Ebenfalls ein strukturelles Thema ist die Benennung von Buttons, Formulare und Links. Eine identische Funktion muss auch immer identisch benannt und selbsterklärend sein.
Vermeide falsches Navigieren ebenso wie überflüssiges Navigieren. Versuche Zeit zu sparen und Frustration zu verringern.

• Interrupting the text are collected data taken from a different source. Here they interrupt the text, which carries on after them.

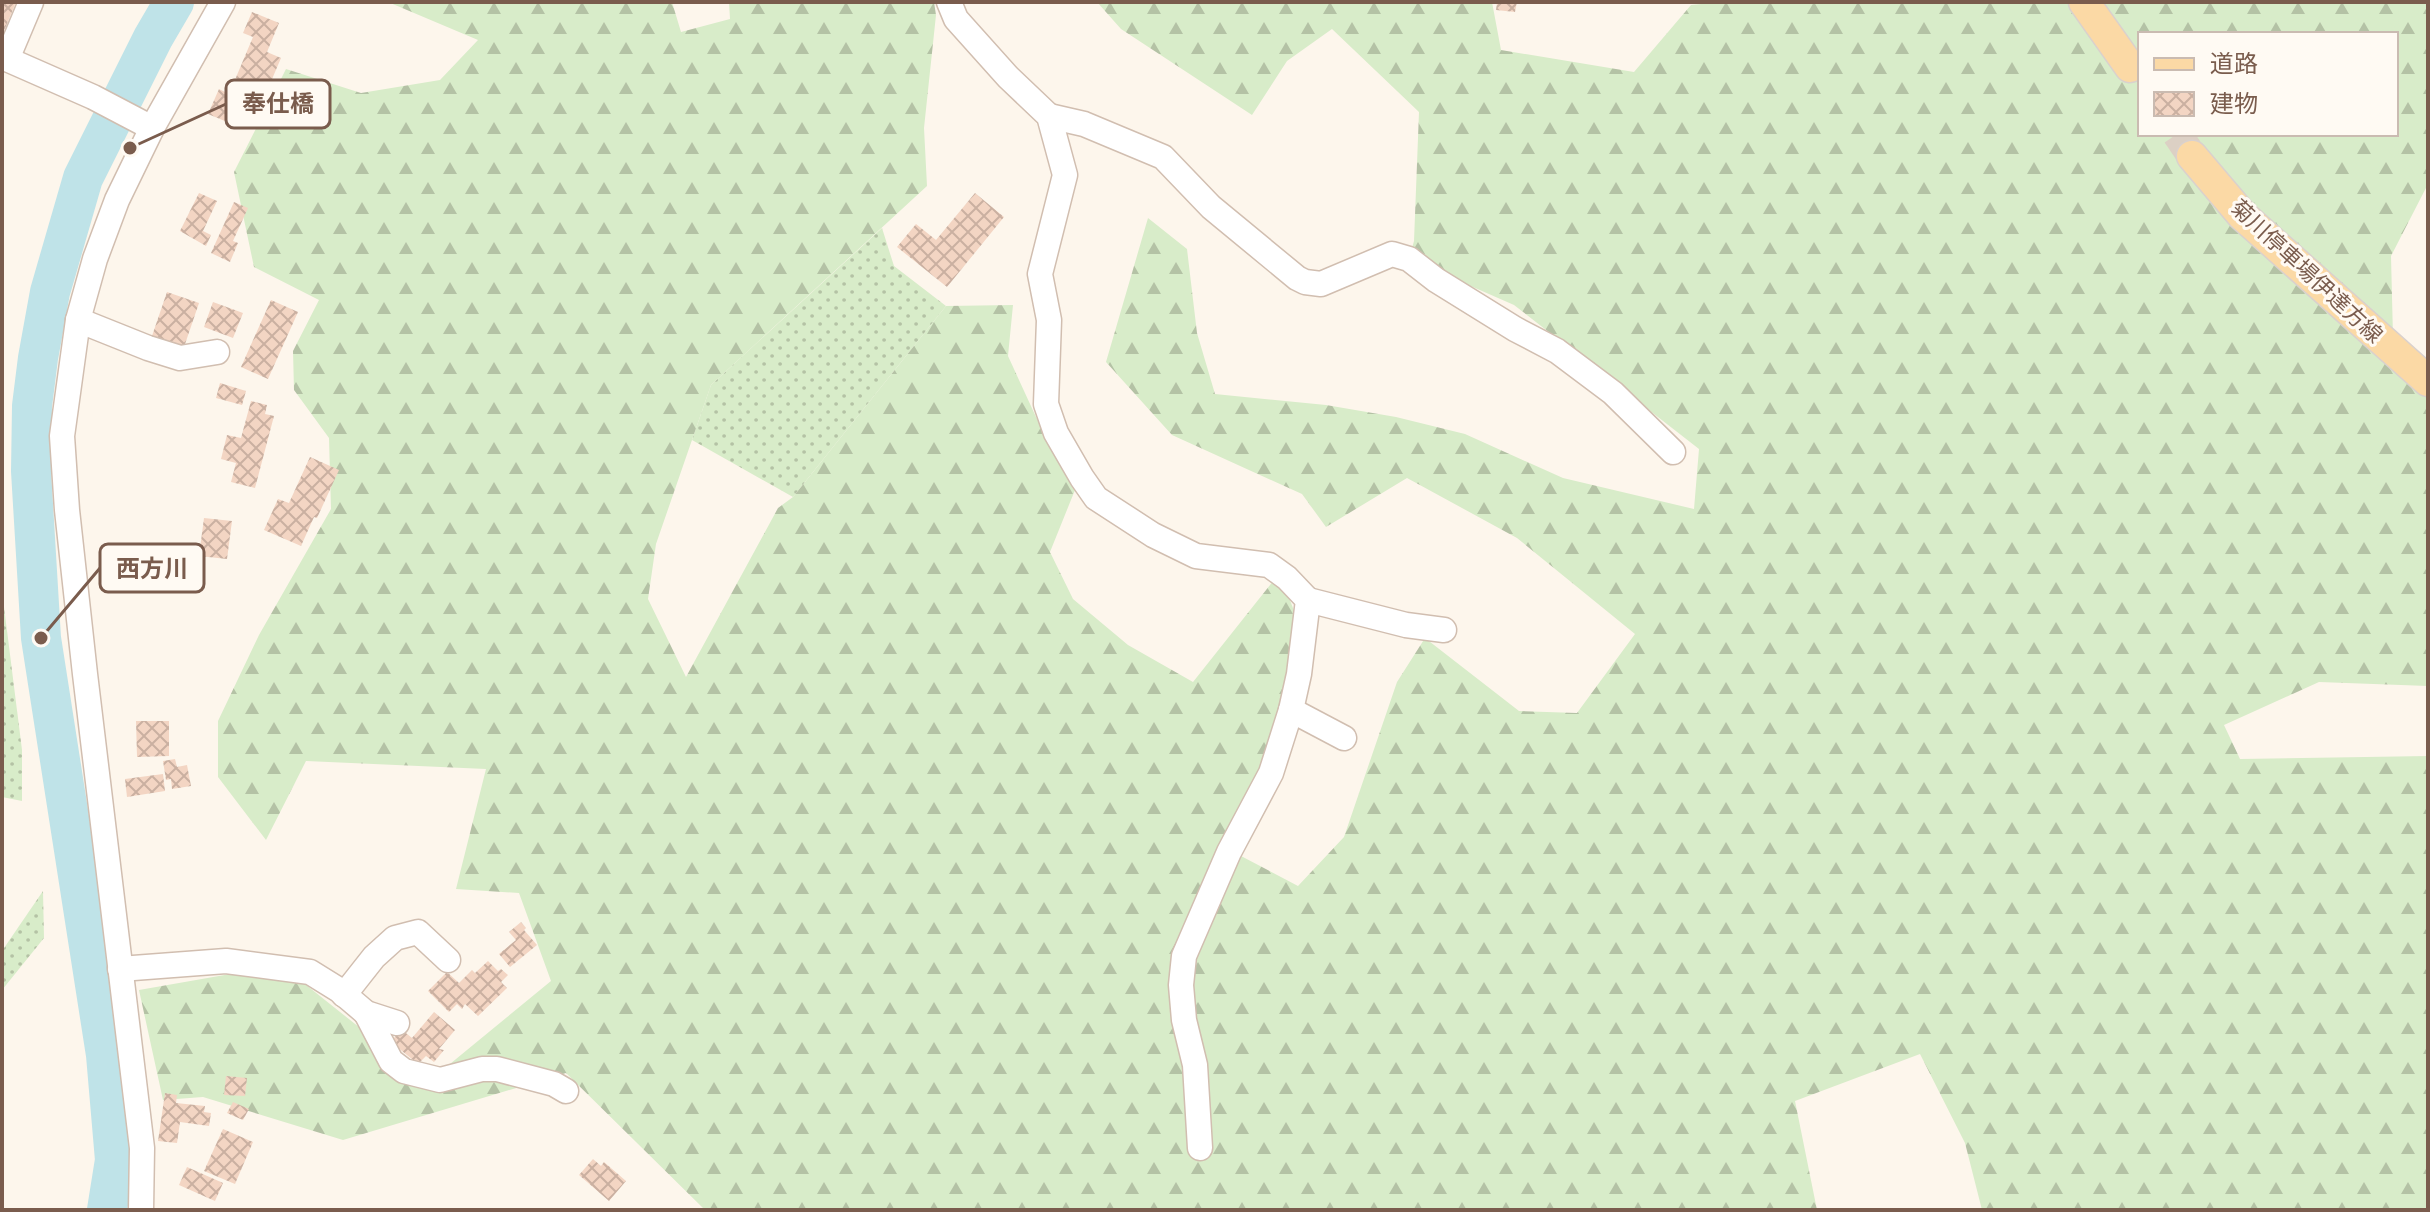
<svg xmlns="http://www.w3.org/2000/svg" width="2430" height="1212" font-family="Jost,'Noto Sans JP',sans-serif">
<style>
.grass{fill:url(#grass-dots)}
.forest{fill:url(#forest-firs);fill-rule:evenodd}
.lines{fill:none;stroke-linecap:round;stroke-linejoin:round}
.river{stroke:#bfe3e8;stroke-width:40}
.building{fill:url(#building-cross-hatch)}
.major-tunnel{stroke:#dcd0c4;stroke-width:30;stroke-dasharray:30 15;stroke-linecap:butt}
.minor-casing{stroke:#d1beb0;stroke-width:27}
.major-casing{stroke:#dad1cd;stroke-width:33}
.minor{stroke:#fff;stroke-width:24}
.major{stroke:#fbd9a5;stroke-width:30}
.labels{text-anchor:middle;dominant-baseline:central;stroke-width:6;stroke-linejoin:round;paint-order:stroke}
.street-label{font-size:22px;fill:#7a5c4d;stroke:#fffaf3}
.leader{fill:none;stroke:#7a5c4d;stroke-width:3}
.callout-dot{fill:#7a5c4d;stroke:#fffaf3;stroke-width:3}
.callout{fill:#fffaf3;stroke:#7a5c4d;stroke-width:3}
.callout-label{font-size:24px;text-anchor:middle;font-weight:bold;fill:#7a5c4d}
</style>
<defs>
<pattern id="grass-dots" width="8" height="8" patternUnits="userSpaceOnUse" patternTransform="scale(2)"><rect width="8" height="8" fill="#d8ecc9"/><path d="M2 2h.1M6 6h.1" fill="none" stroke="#b4c2a5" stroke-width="1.8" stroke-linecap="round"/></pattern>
<pattern id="forest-firs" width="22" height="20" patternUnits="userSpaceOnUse" patternTransform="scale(2)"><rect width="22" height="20" fill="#d8ecc9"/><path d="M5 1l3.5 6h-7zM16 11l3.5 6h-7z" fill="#b4c2a5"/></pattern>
<pattern id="building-cross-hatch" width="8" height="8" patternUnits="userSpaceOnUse" patternTransform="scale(2)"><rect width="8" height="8" fill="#f3d5c3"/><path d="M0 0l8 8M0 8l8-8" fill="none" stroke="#cab0a1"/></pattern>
</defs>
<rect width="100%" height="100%" fill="#fdf6ec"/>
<g class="grass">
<polygon points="882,228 894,266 946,306 793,497 692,440 711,385"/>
<polygon points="2,591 22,750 22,801 2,797"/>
<polygon points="43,891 44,938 2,990 2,951"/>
</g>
<path class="forest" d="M 388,2 L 672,2 L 681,32 L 730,19 L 729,2 L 934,2 L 936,15 L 924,128 L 927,186 L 711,385 L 656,544 L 648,599 L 686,677 L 778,508 L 793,497 L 946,306 L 1013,305 L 1008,356 L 1036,417 L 1075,490 L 1050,552 L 1073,599 L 1128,645 L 1193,682 L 1274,580 L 1285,587 L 1296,616 L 1282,695 L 1241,856 L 1298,886 L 1344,837 L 1397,682 L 1425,638 L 1519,711 L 1577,713 L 1635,634 L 1517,538 L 1407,478 L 1326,527 L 1302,494 L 1172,435 L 1106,362 L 1148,218 L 1187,249 L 1197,333 L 1215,394 L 1326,405 L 1396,417 L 1465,434 L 1563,478 L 1694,509 L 1699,449 L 1514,305 L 1409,259 L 1414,241 L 1419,112 L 1332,29 L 1287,61 L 1252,115 L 1121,29 L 1097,2 L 1492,2 L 1501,50 L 1634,72 L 1691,5 L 1721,2 L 2428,2 L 2428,184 L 2391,256 L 2393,337 L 2428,399 L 2428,686 L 2319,682 L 2224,725 L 2240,759 L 2428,756 L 2428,1210 L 1982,1210 L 1965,1143 L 1920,1054 L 1795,1101 L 1817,1210 L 705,1210 L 566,1073 L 343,1140 L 203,1097 L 163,1100 L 139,990 L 281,965 L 428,1082 L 551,981 L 519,893 L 456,889 L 486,769 L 306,761 L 266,840 L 218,777 L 218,721 L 259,635 L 331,509 L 329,438 L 294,390 L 293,351 L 319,300 L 254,267 L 234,172 L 286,69 L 361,93 L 440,80 L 478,40 ZM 2140,34 L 2396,34 L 2396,134 L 2140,134 Z"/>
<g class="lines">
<polyline class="river" points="107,1210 115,1160 106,1055 41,638 31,471 32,406 38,358 50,292 83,178 153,38 174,2"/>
</g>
<g class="building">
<polygon points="2,2 16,2 4,31 2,30"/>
<polygon points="1497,2 1517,2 1515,12 1496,10"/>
<polygon points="252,12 279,23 267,52 281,58 258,112 252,109 244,129 208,114 219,89 229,94 253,37 243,33"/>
<polygon points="199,193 217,201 203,231 211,235 206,246 180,231"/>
<polygon points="975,193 1004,217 947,287 897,247 916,224 936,240"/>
<polygon points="234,202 248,208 233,241 238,243 230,262 211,253"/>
<polygon points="167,292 199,303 184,347 152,336"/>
<polygon points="271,300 298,312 268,379 241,367"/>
<polygon points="213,302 243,313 233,338 204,327"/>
<polygon points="220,383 246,391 242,405 216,398"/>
<polygon points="251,401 267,405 265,414 274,416 255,488 231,482 236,463 221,459 227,435 241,438"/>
<polygon points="310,457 339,470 317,518 314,517 301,546 264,530 278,499 289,503"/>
<polygon points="204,518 232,521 227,559 199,556"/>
<polygon points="136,721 169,721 169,756 137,757"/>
<polygon points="175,759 177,767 187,765 191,786 172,789 171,779 166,780 163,761"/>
<polygon points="163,774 165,791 127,797 125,779"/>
<polygon points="521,922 526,928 524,930 537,945 510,967 499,954 516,940 509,932"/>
<polygon points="488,961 498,971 501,969 508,975 501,982 507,988 478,1016 465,1004 462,1009 457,1004 449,1012 428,991 447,972 459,983 472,970 475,973"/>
<polygon points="434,1012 455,1030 439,1049 444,1050 434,1062 426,1056 418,1064 391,1042 401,1029 412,1038"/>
<polygon points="226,1076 247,1078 245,1096 224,1095"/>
<polygon points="165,1093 177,1095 176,1103 205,1106 204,1112 211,1113 209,1126 180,1122 177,1143 158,1141"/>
<polygon points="233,1102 249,1109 243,1120 227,1113"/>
<polygon points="223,1129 253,1142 235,1184 204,1171"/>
<polygon points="593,1159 601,1166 604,1162 626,1181 609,1201 579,1175"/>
<polygon points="187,1167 223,1183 215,1201 179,1185"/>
</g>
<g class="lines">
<polyline class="major-tunnel" points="2177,134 2192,156"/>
<defs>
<g id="minor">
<polyline points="949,2 956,19 1008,77 1049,116 1065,175 1040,274 1049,320 1046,404 1056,433 1082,478 1096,498 1153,535 1196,556 1269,565 1287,578 1308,600 1299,674 1291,710 1271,773 1229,852 1184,956 1181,985 1184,1020 1195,1065 1200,1148"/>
<polyline points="2,57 93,97 152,128"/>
<polyline points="7,59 31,2"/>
<polyline points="1049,116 1084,124 1163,157 1211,207 1297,278 1305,282 1321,284 1392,254 1409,259 1436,280 1515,329 1557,351 1613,393 1673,452"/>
<polyline points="78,320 148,348 180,358 217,352"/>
<polyline points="1308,600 1406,625 1444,630"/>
<polyline points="1291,710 1344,738"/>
<polyline points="120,969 226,961 310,972 339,990 366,1013 397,1023"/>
<polyline points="344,995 374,957 395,938 418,932 448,960"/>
<polyline points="366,1013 391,1061 404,1071 440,1080 482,1069 497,1069 554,1084 566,1091"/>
<polyline points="141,1210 142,1148 85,674 67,510 62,436 78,320 95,259 117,200 152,128 223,2"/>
</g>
<g id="major">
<polyline points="2084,2 2130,67"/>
<polyline points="2192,156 2242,215 2428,381"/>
</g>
</defs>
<use href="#minor" class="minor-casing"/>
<use href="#major" class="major-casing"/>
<use href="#minor" class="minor"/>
<use href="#major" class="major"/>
</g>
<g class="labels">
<g class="street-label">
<text transform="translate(2307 271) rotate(43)">菊川停車場伊達方線</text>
</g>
</g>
<path class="leader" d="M130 148L226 104M41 638L100 568"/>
<g class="callout-dot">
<circle cx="130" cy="148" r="8"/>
<circle cx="41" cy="638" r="8"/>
</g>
<g class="callout">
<rect x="226" y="80" width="104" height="48" rx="8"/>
<rect x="100" y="544" width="104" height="48" rx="8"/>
</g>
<g class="callout-label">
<text x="278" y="112">奉仕橋</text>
<text x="152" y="577">西方川</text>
</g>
<rect width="2430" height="1212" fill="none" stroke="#7a5c4d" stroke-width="8"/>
<rect x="2138" y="32" width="260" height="104" fill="#fffaf3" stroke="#cabbb1" stroke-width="2"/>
<rect x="2154" y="58" width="40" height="12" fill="#fbd9a5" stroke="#cabbb1" stroke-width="2"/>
<text x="2210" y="72" font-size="24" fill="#7a5c4d">道路</text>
<rect x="2154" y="92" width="40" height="24" fill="url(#building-cross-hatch)" stroke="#cabbb1" stroke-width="2"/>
<text x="2210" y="112" font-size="24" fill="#7a5c4d">建物</text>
</svg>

Idealerweise ermöglicht Deine Website sogar, Schriftgrößen und Farben individuell anzupassen, zum Beispiel für einen hohen Kontrastwert. Diese Funktionen werden in der Regel mittlerweile von den gängigen Browsern unterstützt. Achte darauf, dass Deine Website diese Funktion nicht unterdrückt.
Das Thema „Alt-Texte für Bilder“ ist Dir vielleicht schon bekannt. Das sind die Texte, die von Screenreadern vorgelesen werden. Achte deshalb darauf, dass Deine Bilder mit einem aussagekräftigen Alt-Attribut ausgestattet sind.
Fazit und Empfehlungen
Ich möchte Dich ermutigen, Dich stärker mit dem Thema zu befassen. Ein niederschwelliges Angebot dafür gibt es auf YouTube. Schau dort Menschen mit Sehbehinderung über die Schulter. Auch ich habe so angefangen. Es wird schnell klar, wie anstrengend das Surfen im Jahr 2024 für Blinde noch immer ist. Zwei gute und aktuelle Videos auf Deutsch:
- YouTube-Kanal von Blind Hero: Wie arbeiten Blinde am Laptop?
- Aces4, ask the expert: Inclusive eCommerce – worauf es aus Nutzersicht ankommt
Wie immer freue ich mich über Deine Fragen, Kritik und Anregungen. Denn nur gemeinsam können wir eine inklusive digitale Welt schaffen, in der niemand zurückgelassen wird.